Nicolae began his musical education at the age of seven, learning the violin and piano, a relatively late age.
He says: “I think with musical instruments you can never start early enough, it is ideal to start at four years old.”
He has no complaints regarding his early music education, describing it as “typical”, working through baroque, classical and romantic styles of music like many other music schools in the West.
But after completing his school studies Nicolae was expecting to go into further education in Romania to continue his musical education but he found that education policies were trying to steer him away from such a course.
He says: “It was just after the Cultural Revolution in China and the government was trying to cut down on the humanistic side of education, away from the arts and philosophy, and more to things like agriculture.
“I auditioned as a violinist for an orchestra in East Germany and was lucky enough to get a job.”
He left Romania aged 20 and four years later he fled to the West.
But that did not end his problems as his status as a refugee made it very difficult for him to work in different European countries.
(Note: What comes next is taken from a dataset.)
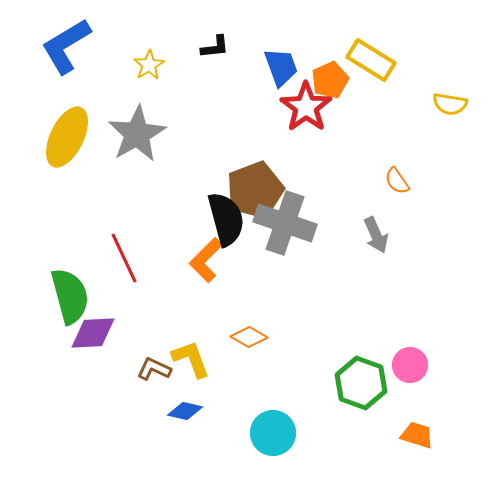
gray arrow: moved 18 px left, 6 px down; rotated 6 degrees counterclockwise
He says: “The image of a conductor is exactly the opposite of that as a refugee. I think I had a lot of problems working because I was a refugee.”
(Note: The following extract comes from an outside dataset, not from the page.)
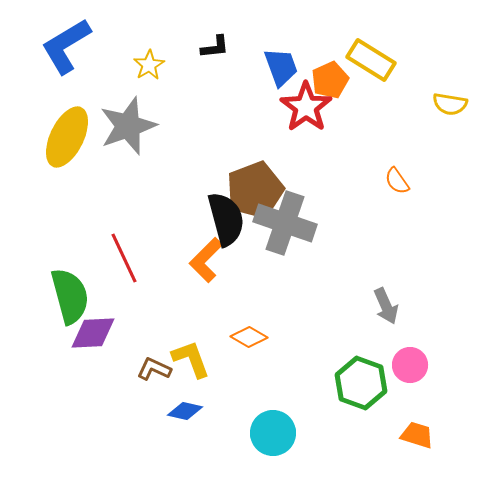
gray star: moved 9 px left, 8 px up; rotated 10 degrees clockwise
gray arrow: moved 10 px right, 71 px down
As his conducting career was taking off he was in increasing demand across Europe but without work permits he faced significant challenges.
He adds: “It was like a James Bond movie, I would be making solo car journeys across the Alps. Promoters might want me to perform but they might not have wanted this problem.”
He finally got Swiss citizenship three years ago and his first break in England occurred when he became resident conductor of the Bournemouth Symphony Orchestra in 1996 and he has conducted with the BBC Philharmonic, the City of Birmingham Orchestra, and became associate guest conductor of the London Mozart Players in 2002.
As a conductor he has been careful not to get pigeonholed, and varies his repertoire as much as he can. He says: “A conductor should be able to read any score, baroque music or modern music. Last year I played the harpsichord at Kenwood, but this year there is a full range of opera goodies with an orchestra and a choir.
“I just hope the weather will be good and everyone will be cheerful.”